ILR hit a milestone in January, almost tripling its gross billings over the previous year and becoming cash-flow positive even while investing in technology and big-time talent. With the company not seeming to need more money, Suleman and Brennan hit the road to try to raise $5 million more to underwrite a scaled-up U.S. assault. In May, ILR concluded a second round of equity financing, with JLA and Laurence reinvesting, along with funds from Ontario Venture Capital Fund and GrandBanks Capital of Boston, one of three U.S. VCs vying to invest in ILR. Total amount raised in the “B round”: $8.7 million. “Both times we raised money, we didn’t have to,” notes Suleman. “If I could give advice to any entrepreneur, it’s to raise money when you don’t need it. To a certain degree, we were able to pick our conditions.”

That deal, however, cost Suleman control of his company. While still the largest shareholder, he can now be outvoted — or fired — by his board. For the first time in his life, he has a boss. But he knew what he was getting into: “You either give up control to get big, or you stay small,” he says. “That’s what it takes to build a great company.” He says the benefits have already begun. GrandBanks’ general partner Ryan Moore has introduced Suleman to potential U.S. clients and technology partners, and has helped Suleman source top U.S. candidates for ILR’s last big executive vacancy: head of sales. Since Moore works with about eight portfolio companies, “I get Ryan thinking about our business for half a day a week,” says Suleman. “He’s working for I Love Rewards, although he’s more of a coach than a player.”

But money doesn’t make everything easier. “My biggest task as a Series B CEO is managing shareholder expectations,” says Suleman. He estimates that dealing with his new board now consumes 20% of his time. At recent meetings, for instance, the four VCs on his board all had different ideas for cracking the U.S market — whether to tackle it from Toronto, set up an office in Boston or one on the West Coast, or several satellite offices. Suleman realized it was his job to resolve that conflict. “I have multiple people on the board with multiple opinions, andthey’re all right,” he says. “But if I do this wrong, my job is at stake.”

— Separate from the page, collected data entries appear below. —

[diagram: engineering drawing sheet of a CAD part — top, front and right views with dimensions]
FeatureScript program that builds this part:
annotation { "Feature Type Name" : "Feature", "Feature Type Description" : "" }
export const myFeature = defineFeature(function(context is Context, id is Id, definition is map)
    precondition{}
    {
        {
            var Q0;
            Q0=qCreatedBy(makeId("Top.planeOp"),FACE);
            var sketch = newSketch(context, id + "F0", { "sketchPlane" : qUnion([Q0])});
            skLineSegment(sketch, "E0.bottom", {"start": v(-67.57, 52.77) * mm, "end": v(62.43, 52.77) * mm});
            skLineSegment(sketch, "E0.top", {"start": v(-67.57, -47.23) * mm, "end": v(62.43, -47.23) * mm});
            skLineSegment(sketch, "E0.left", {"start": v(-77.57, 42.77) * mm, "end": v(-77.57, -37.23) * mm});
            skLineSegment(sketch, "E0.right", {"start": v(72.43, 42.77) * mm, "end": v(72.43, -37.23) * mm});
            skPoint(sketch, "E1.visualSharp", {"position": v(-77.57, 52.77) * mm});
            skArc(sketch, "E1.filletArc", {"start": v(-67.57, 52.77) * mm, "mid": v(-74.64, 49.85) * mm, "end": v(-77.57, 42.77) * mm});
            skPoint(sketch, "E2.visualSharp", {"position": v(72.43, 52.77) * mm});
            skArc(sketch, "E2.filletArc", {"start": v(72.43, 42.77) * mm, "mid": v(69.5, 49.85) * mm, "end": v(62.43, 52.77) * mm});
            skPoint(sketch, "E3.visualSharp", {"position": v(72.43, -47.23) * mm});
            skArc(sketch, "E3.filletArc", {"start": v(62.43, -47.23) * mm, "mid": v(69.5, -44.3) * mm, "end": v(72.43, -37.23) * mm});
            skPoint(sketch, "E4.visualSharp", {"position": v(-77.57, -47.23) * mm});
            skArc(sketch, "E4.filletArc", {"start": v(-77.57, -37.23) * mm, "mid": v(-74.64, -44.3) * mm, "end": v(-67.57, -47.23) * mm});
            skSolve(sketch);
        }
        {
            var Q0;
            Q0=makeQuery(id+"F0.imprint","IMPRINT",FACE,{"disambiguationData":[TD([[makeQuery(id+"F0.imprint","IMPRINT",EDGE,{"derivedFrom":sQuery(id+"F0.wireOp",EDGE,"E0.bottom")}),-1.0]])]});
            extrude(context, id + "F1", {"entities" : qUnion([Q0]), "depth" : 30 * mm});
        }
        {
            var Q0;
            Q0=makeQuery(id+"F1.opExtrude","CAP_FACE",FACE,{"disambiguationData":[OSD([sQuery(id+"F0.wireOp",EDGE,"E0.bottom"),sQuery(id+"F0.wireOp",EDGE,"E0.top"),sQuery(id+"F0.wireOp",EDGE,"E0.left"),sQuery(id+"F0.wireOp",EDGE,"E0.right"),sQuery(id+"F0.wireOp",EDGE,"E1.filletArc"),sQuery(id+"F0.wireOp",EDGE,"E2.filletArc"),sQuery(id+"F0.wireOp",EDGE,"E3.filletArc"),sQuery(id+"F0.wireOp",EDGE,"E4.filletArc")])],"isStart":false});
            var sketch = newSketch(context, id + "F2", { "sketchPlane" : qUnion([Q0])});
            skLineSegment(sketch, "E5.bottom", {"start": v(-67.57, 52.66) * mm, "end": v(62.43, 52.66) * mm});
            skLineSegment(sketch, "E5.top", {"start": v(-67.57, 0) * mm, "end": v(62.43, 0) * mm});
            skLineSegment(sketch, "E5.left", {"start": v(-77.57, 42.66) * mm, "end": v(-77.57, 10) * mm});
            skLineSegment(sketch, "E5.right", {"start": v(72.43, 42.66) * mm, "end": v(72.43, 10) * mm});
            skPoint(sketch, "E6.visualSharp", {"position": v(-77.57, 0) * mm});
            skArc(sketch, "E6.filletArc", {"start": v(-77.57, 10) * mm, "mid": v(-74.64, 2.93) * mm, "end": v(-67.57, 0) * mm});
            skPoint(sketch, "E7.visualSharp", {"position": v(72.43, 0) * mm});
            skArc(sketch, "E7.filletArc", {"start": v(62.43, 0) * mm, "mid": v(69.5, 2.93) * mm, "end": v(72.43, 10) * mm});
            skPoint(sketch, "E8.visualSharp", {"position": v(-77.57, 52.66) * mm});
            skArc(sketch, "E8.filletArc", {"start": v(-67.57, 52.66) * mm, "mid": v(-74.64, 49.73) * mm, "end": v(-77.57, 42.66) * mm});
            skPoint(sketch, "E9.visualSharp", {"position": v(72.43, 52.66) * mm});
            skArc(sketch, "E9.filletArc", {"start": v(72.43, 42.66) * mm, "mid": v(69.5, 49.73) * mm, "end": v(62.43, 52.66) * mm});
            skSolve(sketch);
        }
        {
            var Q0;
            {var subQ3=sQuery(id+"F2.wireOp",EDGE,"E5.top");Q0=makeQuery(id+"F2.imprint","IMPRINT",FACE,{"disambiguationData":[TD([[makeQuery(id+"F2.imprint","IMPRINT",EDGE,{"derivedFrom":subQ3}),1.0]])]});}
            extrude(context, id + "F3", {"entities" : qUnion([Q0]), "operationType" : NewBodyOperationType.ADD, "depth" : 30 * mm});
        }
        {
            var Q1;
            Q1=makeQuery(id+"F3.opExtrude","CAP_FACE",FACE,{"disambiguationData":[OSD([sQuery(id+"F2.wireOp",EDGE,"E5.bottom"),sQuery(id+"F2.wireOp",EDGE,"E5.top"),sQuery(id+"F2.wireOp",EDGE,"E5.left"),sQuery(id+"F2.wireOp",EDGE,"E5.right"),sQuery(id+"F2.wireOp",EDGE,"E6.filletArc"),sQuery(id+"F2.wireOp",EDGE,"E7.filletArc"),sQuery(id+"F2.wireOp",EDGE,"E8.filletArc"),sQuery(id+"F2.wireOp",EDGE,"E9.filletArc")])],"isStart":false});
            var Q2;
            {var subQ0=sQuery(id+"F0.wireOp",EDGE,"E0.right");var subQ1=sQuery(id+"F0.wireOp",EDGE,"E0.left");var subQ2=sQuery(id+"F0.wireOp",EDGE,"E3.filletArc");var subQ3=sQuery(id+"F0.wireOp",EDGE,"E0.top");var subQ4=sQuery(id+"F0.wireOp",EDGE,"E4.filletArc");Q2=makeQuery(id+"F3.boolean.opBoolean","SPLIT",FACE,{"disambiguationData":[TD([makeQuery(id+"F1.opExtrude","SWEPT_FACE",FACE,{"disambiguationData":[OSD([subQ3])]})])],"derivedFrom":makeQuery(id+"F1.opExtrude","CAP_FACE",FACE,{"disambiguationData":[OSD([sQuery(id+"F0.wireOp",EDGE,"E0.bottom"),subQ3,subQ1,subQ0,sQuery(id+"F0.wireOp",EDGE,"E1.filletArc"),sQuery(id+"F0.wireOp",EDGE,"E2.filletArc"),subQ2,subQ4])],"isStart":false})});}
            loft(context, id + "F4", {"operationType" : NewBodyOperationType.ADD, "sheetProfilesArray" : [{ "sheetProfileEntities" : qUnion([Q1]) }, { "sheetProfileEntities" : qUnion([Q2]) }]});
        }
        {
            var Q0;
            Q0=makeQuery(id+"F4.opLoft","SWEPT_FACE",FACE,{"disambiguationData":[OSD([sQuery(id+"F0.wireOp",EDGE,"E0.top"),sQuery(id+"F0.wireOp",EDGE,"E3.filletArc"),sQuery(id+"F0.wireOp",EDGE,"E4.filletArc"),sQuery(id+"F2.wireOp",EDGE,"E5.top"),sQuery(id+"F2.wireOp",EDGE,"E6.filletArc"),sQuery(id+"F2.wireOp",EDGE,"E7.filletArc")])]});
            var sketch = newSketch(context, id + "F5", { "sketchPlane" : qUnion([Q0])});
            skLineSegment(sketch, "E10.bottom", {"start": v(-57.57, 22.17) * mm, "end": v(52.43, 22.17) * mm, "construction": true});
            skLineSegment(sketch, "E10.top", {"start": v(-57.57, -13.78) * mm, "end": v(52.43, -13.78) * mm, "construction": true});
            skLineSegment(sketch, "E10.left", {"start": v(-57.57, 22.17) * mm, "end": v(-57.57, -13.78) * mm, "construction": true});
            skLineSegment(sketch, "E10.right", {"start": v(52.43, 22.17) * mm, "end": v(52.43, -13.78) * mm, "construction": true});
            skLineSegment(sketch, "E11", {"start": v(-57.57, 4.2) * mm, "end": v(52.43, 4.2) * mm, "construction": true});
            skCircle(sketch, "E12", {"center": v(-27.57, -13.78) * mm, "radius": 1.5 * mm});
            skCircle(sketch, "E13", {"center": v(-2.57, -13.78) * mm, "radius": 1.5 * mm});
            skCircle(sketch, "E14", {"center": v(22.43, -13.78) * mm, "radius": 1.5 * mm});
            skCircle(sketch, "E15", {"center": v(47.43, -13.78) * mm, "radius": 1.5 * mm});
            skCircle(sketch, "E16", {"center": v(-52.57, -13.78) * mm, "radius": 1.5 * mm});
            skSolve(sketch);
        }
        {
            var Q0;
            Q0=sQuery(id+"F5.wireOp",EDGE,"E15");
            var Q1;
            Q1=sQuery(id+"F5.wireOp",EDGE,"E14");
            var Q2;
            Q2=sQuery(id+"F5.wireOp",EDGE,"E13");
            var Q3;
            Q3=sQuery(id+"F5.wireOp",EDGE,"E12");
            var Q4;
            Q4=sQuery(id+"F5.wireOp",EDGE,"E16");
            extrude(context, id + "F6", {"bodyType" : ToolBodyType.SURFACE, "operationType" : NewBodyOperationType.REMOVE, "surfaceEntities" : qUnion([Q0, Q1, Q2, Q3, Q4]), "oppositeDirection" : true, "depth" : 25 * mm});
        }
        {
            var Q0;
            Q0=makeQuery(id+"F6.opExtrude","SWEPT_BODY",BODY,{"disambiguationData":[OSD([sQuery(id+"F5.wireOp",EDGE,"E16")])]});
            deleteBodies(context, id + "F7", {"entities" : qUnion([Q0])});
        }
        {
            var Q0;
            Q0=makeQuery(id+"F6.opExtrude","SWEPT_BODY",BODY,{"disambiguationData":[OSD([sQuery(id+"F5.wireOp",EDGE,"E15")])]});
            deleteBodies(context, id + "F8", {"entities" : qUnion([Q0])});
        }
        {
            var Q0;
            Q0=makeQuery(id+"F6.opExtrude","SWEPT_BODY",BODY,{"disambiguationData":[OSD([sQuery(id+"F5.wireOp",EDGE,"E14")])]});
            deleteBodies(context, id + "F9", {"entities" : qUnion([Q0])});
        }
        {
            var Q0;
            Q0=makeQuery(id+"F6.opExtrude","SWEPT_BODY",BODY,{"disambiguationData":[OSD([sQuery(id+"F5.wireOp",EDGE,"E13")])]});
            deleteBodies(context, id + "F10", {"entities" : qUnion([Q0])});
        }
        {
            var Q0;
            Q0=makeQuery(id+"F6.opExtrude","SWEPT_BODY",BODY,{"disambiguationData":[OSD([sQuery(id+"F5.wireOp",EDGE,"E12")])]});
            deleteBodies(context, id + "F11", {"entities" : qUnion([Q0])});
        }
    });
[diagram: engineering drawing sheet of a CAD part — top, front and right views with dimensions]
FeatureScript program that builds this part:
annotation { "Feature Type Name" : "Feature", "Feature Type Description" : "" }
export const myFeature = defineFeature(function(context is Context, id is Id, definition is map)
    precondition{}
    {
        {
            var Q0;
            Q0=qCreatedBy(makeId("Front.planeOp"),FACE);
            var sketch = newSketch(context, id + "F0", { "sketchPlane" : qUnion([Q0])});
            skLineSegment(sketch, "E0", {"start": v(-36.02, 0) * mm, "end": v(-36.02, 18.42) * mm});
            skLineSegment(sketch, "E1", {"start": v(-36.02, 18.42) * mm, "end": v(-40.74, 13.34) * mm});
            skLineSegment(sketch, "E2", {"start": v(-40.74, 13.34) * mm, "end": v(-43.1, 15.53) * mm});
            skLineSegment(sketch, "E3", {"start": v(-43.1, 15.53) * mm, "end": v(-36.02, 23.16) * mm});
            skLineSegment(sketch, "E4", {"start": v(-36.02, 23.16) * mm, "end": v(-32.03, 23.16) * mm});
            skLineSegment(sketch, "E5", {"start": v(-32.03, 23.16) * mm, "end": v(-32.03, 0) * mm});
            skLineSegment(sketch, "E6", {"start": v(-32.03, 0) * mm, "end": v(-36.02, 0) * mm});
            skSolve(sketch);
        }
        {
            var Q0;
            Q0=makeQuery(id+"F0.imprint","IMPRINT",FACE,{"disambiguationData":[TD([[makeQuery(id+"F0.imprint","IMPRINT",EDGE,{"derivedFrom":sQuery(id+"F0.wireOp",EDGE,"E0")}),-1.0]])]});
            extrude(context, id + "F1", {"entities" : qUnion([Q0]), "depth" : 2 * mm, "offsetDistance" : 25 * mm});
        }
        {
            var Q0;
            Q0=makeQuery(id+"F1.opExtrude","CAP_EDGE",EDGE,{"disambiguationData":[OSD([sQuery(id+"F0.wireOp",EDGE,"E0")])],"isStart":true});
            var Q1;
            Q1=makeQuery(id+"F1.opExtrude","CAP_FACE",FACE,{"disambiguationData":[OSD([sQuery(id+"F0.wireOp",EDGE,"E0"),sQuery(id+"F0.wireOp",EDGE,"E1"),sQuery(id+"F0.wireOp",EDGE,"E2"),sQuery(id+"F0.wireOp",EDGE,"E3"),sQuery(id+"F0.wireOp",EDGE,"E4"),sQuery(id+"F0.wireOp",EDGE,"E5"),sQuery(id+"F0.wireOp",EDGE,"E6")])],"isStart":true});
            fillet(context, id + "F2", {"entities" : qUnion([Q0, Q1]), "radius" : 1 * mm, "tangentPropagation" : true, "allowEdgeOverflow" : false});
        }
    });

Suleman’s solution? He noted all four market approaches had been winners for his board members, which suggests success will rely on execution. He urged the board to defer this decision until Suleman hires his new sales leader, at which time that person’s track record will help determine the company’s course. To Suleman’s relief, the board accepted his solution. While he knows there will be more tests, he seems proud of having resolved his first board crisis. It may be a sign he has the right stuff to keep running things as the company gets bigger. “My goal is to stay qualified for my job,” says Suleman.If 75% of CEOs in his position fail, he says, “My job is to find out what the other 25% do. You learn fast, you fail fast. You drop the ego and just learn. I intend to learn lots and get better faster. I have to, right?”

Fortunately, Suleman’s key allies think he has what it takes. CFO Brennan says Suleman successfully combines passion and maturity. “He learned as much about margins in a dorm room as it took me years to learn as a CA,” he says. And Brennan believes Suleman’s entrepreneurial experiences have taught him a lesson that many high-tech CEOs never really understand: “You have to deliver a product that customers want.” If Suleman can continue to hire the right people around him, says Brennan, “He will be a successful CEO for the long run.”

Albright agrees: “Razor is a straight-up guy, and he has a great capacity for learning. He’s driven to prove he can do this.” Can Suleman stay in charge of the company he built? Albright is optimistic: “He’s an order-of-magnitude better leader than the first time I met him. And he gets better all the time.”